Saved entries
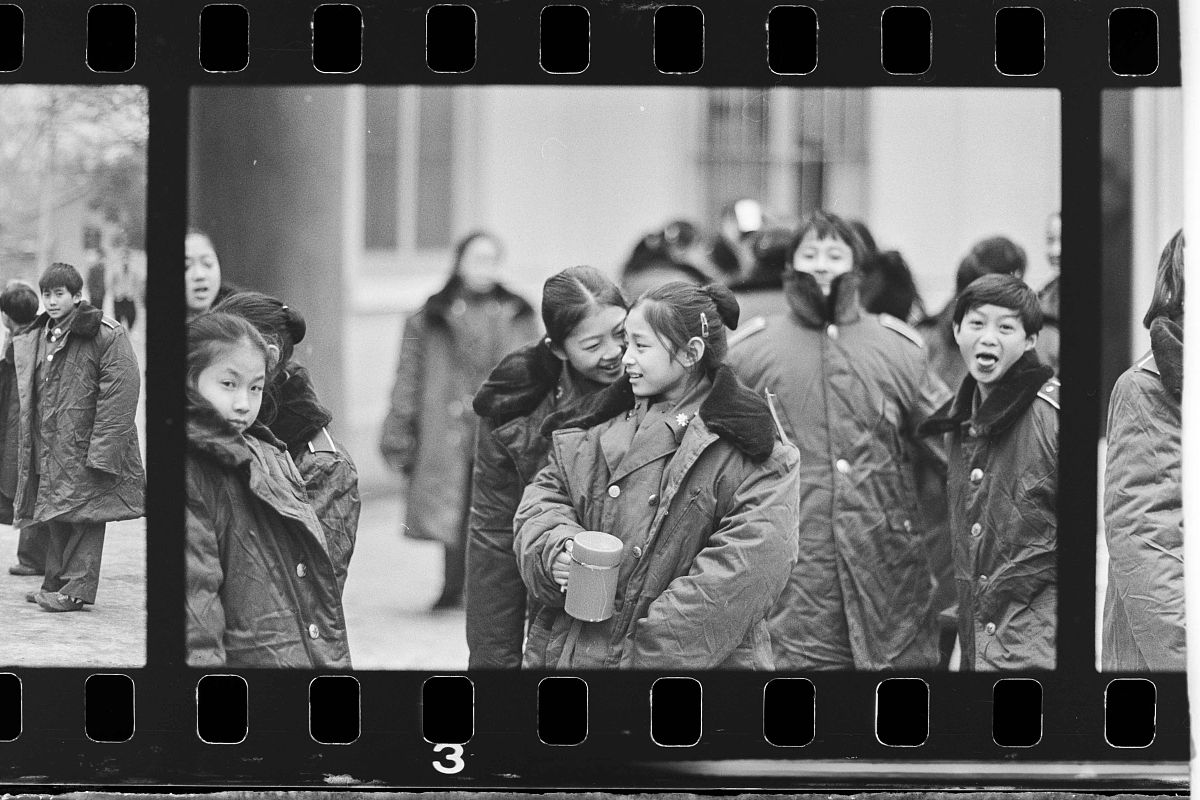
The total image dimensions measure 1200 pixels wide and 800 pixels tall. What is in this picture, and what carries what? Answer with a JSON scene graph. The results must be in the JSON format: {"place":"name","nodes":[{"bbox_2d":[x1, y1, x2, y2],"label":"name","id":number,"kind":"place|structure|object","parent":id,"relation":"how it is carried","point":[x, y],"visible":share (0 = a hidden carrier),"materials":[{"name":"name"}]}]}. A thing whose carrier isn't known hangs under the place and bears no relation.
{"place":"outdoors","nodes":[
{"label":"outdoors","id":0,"kind":"place"},
{"bbox_2d":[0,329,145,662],"label":"pavement","id":1,"kind":"structure","parent":0,"point":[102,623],"materials":[{"name":"grey"}]},
{"bbox_2d":[0,280,50,574],"label":"child","id":2,"kind":"object","parent":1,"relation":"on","point":[27,304],"visible":0.52},
{"bbox_2d":[10,263,139,616],"label":"boy","id":3,"kind":"object","parent":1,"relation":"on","point":[62,395],"visible":0.98},
{"bbox_2d":[109,248,139,330],"label":"person","id":4,"kind":"object","parent":1,"relation":"on","point":[125,267],"visible":0.89},
{"bbox_2d":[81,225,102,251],"label":"sign","id":5,"kind":"object","parent":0,"point":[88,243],"visible":0.79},
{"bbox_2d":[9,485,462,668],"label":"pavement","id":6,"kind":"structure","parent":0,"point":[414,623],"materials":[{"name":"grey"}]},
{"bbox_2d":[184,315,349,668],"label":"child","id":7,"kind":"object","parent":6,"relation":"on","point":[217,525],"visible":0.61},
{"bbox_2d":[378,230,533,617],"label":"woman","id":8,"kind":"object","parent":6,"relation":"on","point":[480,297],"visible":0.65},
{"bbox_2d":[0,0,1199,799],"label":"film strip","id":9,"kind":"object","parent":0,"point":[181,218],"visible":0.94,"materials":[{"name":"black plastic"}]},
{"bbox_2d":[513,276,800,671],"label":"girl","id":10,"kind":"object","parent":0,"point":[654,616],"visible":0.86},
{"bbox_2d":[563,531,623,622],"label":"mug","id":11,"kind":"object","parent":10,"relation":"in","point":[604,567],"visible":0.99,"materials":[{"name":"metal"}]},
{"bbox_2d":[276,86,1136,480],"label":"building","id":12,"kind":"structure","parent":0,"point":[651,213],"materials":[{"name":"paint"}]},
{"bbox_2d":[362,87,459,255],"label":"window","id":13,"kind":"structure","parent":12,"relation":"in","point":[381,127],"materials":[{"name":"glass"}]},
{"bbox_2d":[698,87,871,223],"label":"window","id":14,"kind":"structure","parent":12,"relation":"in","point":[816,155],"materials":[{"name":"glass"}]},
{"bbox_2d":[729,212,954,669],"label":"child","id":15,"kind":"object","parent":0,"point":[801,274],"visible":0.76},
{"bbox_2d":[918,275,1058,669],"label":"child","id":16,"kind":"object","parent":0,"point":[989,339],"visible":0.94},
{"label":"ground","id":17,"kind":"structure","parent":0},
{"bbox_2d":[0,87,145,272],"label":"tree","id":18,"kind":"object","parent":17,"relation":"on","point":[69,103],"visible":0.55,"materials":[{"name":"plant"}]},
{"bbox_2d":[86,245,108,310],"label":"person","id":19,"kind":"object","parent":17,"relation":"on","point":[99,271],"visible":0.75},
{"bbox_2d":[183,228,231,317],"label":"child","id":20,"kind":"object","parent":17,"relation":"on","point":[203,295],"visible":0.22},
{"bbox_2d":[190,86,348,429],"label":"column","id":21,"kind":"structure","parent":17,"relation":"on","point":[266,127],"materials":[{"name":"paint"}]},
{"bbox_2d":[464,262,630,668],"label":"girl","id":22,"kind":"object","parent":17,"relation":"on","point":[578,290],"visible":0.47},
{"bbox_2d":[620,218,716,302],"label":"person","id":23,"kind":"object","parent":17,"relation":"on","point":[661,257],"visible":0.4},
{"bbox_2d":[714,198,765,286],"label":"person","id":24,"kind":"object","parent":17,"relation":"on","point":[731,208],"visible":0.39},
{"bbox_2d":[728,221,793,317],"label":"person","id":25,"kind":"object","parent":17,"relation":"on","point":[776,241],"visible":0.29},
{"bbox_2d":[850,221,924,324],"label":"person","id":26,"kind":"object","parent":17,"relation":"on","point":[891,306],"visible":0.24},
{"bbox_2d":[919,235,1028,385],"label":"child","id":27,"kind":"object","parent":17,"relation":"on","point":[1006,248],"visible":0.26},
{"bbox_2d":[1034,213,1061,367],"label":"person","id":28,"kind":"object","parent":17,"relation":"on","point":[1055,232],"visible":0.15},
{"bbox_2d":[1102,233,1185,670],"label":"child","id":29,"kind":"object","parent":17,"relation":"on","point":[1154,567],"visible":0.74}
]}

*Exercise*
Drop the images; return the entries above exactly as they appear.

*Finished task*
The total image dimensions measure 1200 pixels wide and 800 pixels tall. What is in this picture, and what carries what? Answer with a JSON scene graph. The results must be in the JSON format: {"place":"name","nodes":[{"bbox_2d":[x1, y1, x2, y2],"label":"name","id":number,"kind":"place|structure|object","parent":id,"relation":"how it is carried","point":[x, y],"visible":share (0 = a hidden carrier),"materials":[{"name":"name"}]}]}. A thing whose carrier isn't known hangs under the place and bears no relation.
{"place":"outdoors","nodes":[
{"label":"outdoors","id":0,"kind":"place"},
{"bbox_2d":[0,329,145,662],"label":"pavement","id":1,"kind":"structure","parent":0,"point":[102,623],"materials":[{"name":"grey"}]},
{"bbox_2d":[0,280,50,574],"label":"child","id":2,"kind":"object","parent":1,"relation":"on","point":[27,304],"visible":0.52},
{"bbox_2d":[10,263,139,616],"label":"boy","id":3,"kind":"object","parent":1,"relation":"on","point":[62,395],"visible":0.98},
{"bbox_2d":[109,248,139,330],"label":"person","id":4,"kind":"object","parent":1,"relation":"on","point":[125,267],"visible":0.89},
{"bbox_2d":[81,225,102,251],"label":"sign","id":5,"kind":"object","parent":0,"point":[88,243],"visible":0.79},
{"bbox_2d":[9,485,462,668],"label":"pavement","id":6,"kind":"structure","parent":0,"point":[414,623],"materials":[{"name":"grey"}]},
{"bbox_2d":[184,315,349,668],"label":"child","id":7,"kind":"object","parent":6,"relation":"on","point":[217,525],"visible":0.61},
{"bbox_2d":[378,230,533,617],"label":"woman","id":8,"kind":"object","parent":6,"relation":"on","point":[480,297],"visible":0.65},
{"bbox_2d":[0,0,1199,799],"label":"film strip","id":9,"kind":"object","parent":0,"point":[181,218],"visible":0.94,"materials":[{"name":"black plastic"}]},
{"bbox_2d":[513,276,800,671],"label":"girl","id":10,"kind":"object","parent":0,"point":[654,616],"visible":0.86},
{"bbox_2d":[563,531,623,622],"label":"mug","id":11,"kind":"object","parent":10,"relation":"in","point":[604,567],"visible":0.99,"materials":[{"name":"metal"}]},
{"bbox_2d":[276,86,1136,480],"label":"building","id":12,"kind":"structure","parent":0,"point":[651,213],"materials":[{"name":"paint"}]},
{"bbox_2d":[362,87,459,255],"label":"window","id":13,"kind":"structure","parent":12,"relation":"in","point":[381,127],"materials":[{"name":"glass"}]},
{"bbox_2d":[698,87,871,223],"label":"window","id":14,"kind":"structure","parent":12,"relation":"in","point":[816,155],"materials":[{"name":"glass"}]},
{"bbox_2d":[729,212,954,669],"label":"child","id":15,"kind":"object","parent":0,"point":[801,274],"visible":0.76},
{"bbox_2d":[918,275,1058,669],"label":"child","id":16,"kind":"object","parent":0,"point":[989,339],"visible":0.94},
{"label":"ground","id":17,"kind":"structure","parent":0},
{"bbox_2d":[0,87,145,272],"label":"tree","id":18,"kind":"object","parent":17,"relation":"on","point":[69,103],"visible":0.55,"materials":[{"name":"plant"}]},
{"bbox_2d":[86,245,108,310],"label":"person","id":19,"kind":"object","parent":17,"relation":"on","point":[99,271],"visible":0.75},
{"bbox_2d":[183,228,231,317],"label":"child","id":20,"kind":"object","parent":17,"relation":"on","point":[203,295],"visible":0.22},
{"bbox_2d":[190,86,348,429],"label":"column","id":21,"kind":"structure","parent":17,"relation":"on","point":[266,127],"materials":[{"name":"paint"}]},
{"bbox_2d":[464,262,630,668],"label":"girl","id":22,"kind":"object","parent":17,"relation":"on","point":[578,290],"visible":0.47},
{"bbox_2d":[620,218,716,302],"label":"person","id":23,"kind":"object","parent":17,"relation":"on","point":[661,257],"visible":0.4},
{"bbox_2d":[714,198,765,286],"label":"person","id":24,"kind":"object","parent":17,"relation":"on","point":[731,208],"visible":0.39},
{"bbox_2d":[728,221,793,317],"label":"person","id":25,"kind":"object","parent":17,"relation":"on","point":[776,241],"visible":0.29},
{"bbox_2d":[850,221,924,324],"label":"person","id":26,"kind":"object","parent":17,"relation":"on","point":[891,306],"visible":0.24},
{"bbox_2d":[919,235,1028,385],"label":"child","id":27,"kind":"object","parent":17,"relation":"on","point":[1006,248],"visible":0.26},
{"bbox_2d":[1034,213,1061,367],"label":"person","id":28,"kind":"object","parent":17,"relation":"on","point":[1055,232],"visible":0.15},
{"bbox_2d":[1102,233,1185,670],"label":"child","id":29,"kind":"object","parent":17,"relation":"on","point":[1154,567],"visible":0.74}
]}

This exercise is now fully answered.